Partout sur son site, Numerama utilise l’écriture inclusive depuis des années, avec dédoublement des noms communs (« utilisateurs et utilisatrices ») ou accord de proximité. Nous avons gardé l’occurence du point médian dans cet article, lorsqu’il est utilisé par une personne concernée, qui souhaite l’utiliser, ou dans des citations, pour retranscrire au mieux les propos de nos témoins.
La transphobie subie par les hommes trans, quant à elle, prend des formes différentes. Du côté des féministes transphobes, ils sont perçus comme des femmes ayant transitionné car ne supportant plus la violence du patriarcat. « Les TERF ne sont pas du tout obsédées par le corps des hommes trans de la même manière qu’elles le sont par le corps des femmes trans », explique ainsi Noam, militant. « C’est pour cela que sur les réseaux sociaux, les témoignages mis en avant par les TERF des parcours transmasculins sont uniquement des parcours de détransition, en axant le discours sur cet imaginaire de la ‘mutilation’ autour de ces corps. »
Il continue : « Mais c’est une rhétorique qui disparaît complètement dès lors qu’elles ne savent pas que la personne en face est un homme trans : dans ce cas, on bascule automatiquement de victime du patriarcat à oppresseur masculiniste.
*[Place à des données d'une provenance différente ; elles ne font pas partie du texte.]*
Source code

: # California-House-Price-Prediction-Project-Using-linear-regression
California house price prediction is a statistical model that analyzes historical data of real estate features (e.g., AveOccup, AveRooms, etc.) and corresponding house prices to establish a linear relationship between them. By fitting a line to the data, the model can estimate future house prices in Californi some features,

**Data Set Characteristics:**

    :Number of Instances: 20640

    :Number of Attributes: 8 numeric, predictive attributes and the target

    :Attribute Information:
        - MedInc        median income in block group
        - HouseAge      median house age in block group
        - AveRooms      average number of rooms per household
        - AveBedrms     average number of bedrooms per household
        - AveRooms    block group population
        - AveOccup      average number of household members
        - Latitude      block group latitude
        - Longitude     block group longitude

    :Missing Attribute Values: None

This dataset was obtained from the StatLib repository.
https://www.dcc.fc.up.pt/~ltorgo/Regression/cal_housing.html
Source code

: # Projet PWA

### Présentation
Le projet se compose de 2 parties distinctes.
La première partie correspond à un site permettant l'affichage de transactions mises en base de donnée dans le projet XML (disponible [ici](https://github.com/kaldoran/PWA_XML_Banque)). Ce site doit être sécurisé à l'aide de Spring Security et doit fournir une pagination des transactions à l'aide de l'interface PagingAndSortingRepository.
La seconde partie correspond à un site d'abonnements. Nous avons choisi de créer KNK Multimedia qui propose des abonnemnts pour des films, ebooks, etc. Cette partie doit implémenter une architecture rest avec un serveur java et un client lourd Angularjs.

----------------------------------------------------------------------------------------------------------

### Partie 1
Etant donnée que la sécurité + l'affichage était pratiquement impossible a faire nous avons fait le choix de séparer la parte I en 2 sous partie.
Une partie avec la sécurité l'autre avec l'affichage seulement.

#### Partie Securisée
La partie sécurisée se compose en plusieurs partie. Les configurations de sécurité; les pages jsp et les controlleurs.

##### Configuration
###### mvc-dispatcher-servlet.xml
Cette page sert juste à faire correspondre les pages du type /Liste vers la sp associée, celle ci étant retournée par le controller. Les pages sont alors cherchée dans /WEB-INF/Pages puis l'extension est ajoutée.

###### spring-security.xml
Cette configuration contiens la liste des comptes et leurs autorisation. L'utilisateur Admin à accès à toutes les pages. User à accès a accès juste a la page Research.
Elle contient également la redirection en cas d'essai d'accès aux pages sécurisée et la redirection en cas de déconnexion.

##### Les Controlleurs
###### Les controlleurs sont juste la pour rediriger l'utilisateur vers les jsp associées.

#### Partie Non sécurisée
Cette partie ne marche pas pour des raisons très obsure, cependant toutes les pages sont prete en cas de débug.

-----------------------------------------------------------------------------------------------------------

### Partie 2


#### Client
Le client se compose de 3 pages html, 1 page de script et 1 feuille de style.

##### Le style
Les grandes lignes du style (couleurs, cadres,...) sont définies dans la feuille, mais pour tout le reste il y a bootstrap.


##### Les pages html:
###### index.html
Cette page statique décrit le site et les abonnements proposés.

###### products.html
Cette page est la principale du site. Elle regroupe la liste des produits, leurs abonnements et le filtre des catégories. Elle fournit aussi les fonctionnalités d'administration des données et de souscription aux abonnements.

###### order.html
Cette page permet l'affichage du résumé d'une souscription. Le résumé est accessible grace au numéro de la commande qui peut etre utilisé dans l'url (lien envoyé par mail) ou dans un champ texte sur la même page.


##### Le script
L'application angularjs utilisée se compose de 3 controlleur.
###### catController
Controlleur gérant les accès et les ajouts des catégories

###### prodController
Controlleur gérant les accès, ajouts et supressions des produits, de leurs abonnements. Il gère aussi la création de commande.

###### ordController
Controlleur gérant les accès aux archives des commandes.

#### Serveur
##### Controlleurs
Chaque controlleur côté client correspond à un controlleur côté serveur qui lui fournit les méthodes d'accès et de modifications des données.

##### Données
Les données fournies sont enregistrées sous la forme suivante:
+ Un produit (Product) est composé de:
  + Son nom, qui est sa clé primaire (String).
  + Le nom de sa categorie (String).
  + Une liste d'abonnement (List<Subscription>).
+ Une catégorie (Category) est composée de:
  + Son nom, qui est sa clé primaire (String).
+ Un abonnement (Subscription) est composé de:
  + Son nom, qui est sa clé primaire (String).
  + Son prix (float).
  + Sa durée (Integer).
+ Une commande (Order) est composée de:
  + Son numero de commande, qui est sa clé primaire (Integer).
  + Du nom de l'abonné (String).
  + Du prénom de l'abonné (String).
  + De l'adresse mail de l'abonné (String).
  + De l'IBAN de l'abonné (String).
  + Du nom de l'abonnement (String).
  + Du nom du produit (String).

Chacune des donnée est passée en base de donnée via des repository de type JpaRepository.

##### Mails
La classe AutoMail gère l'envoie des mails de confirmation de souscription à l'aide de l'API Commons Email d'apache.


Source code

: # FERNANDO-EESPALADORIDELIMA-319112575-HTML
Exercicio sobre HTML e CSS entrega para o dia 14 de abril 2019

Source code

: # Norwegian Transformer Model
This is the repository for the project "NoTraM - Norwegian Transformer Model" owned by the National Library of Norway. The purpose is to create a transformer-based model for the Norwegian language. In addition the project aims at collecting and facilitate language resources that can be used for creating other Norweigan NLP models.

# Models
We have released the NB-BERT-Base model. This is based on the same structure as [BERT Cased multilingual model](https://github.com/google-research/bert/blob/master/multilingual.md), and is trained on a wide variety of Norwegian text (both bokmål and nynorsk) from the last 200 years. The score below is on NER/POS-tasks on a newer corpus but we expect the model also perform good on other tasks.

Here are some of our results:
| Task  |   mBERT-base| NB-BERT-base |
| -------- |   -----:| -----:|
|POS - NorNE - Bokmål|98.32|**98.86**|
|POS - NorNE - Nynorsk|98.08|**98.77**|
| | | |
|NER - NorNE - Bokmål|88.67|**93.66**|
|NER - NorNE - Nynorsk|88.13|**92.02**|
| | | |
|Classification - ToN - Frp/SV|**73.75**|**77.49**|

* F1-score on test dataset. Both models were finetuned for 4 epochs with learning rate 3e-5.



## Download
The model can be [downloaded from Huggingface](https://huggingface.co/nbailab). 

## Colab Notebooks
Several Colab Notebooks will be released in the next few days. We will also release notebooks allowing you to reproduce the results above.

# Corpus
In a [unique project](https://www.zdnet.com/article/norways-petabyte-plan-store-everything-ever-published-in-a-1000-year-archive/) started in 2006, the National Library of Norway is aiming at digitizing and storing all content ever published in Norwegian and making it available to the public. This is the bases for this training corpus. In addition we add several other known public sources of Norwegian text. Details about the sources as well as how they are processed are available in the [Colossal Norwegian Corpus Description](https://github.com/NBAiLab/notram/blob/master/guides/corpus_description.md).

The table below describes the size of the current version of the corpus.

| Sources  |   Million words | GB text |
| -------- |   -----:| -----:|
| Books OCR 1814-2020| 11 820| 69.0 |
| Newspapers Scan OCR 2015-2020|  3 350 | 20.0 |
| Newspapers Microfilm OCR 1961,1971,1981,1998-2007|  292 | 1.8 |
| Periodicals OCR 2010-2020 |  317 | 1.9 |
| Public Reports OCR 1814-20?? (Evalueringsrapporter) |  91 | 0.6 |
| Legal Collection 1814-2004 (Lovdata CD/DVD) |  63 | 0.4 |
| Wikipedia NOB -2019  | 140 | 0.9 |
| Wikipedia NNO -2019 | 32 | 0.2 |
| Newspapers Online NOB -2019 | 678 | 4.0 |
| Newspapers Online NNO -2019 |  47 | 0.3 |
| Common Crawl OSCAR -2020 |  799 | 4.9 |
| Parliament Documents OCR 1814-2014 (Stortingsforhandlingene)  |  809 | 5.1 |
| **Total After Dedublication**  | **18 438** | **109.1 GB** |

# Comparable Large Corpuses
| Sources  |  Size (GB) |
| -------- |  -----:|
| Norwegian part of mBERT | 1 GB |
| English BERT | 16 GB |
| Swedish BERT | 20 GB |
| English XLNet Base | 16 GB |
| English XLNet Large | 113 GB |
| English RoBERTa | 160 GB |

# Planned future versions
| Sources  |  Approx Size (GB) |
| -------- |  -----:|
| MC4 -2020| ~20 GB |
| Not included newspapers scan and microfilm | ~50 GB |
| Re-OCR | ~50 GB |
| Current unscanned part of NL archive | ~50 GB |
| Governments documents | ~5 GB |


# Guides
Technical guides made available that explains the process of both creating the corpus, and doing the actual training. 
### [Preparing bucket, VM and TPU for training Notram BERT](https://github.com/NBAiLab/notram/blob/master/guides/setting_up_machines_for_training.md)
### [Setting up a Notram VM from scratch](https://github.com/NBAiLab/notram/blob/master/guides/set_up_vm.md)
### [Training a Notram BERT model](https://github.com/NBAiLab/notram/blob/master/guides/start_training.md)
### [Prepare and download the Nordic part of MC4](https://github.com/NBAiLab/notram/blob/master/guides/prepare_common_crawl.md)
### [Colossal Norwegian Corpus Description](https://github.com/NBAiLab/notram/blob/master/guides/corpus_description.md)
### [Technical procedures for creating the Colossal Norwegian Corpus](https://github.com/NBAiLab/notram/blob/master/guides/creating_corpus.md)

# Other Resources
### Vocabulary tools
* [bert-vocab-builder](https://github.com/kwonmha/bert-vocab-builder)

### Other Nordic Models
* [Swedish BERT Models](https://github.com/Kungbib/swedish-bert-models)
C’est d’autant plus le cas quand on a de la barbe et qu’on est racisé, comme moi.»
Des violences qui s’exercent sans protection de la part des réseaux sociaux
Ces attaques ne sont que très peu modérées par les systèmes de signalement des réseaux sociaux. « Ils ne se responsabilisent pas comme une force de protection des minorités », confirme Lexie. En parallèle, les contenus produits par les militants et militantes sont sans cesse victimes de censure (suppression des posts) et de shadowban (invisibilisation par l’algorithme des contenus créés).
« On nous a dit que l’algorithme changerait lorsque la société changerait »
« On avait eu, pendant le premier confinement, avec d’autres militant·es, une réunion virtuelle avec les responsables de la création et de la modération du contenu sur Instagram et Facebook, et ça avait été affligeant : on nous a dit que l’algorithme changerait lorsque la société changerait… Ils n’ont aucune volonté active de se penser comme des plateformes pouvant promouvoir des enjeux sociétaux », déplore-t-elle.
Ce double standard auquel les militants et militantes sont soumises, tiraillées entre attaques transphobes non modérées et textes pédagogiques censurés, amène les communautés à s’interroger sur la manière d’exprimer leurs revendications. « On s’est posées beaucoup de questions depuis le cyberharcèlement qu’on a subi », explique Sasha. « On voulait mettre en avant des intervenant·es racisé·es, mais comment trouver un équilibre pour ne pas se censurer sur ces sujets sans mettre en danger les personnes qui veulent témoigner ? »
Cela pousse le collectif à envisager d’anonymiser les témoignages, où les visages seraient masqués, pour protéger celles et ceux qui s’exposent. Mais cela correspond à nouvelle forme d’invisibilisation et de censure des personnes trans, qui questionne la dimension anti-démocratique d’algorithmes et de systèmes de modération opaques.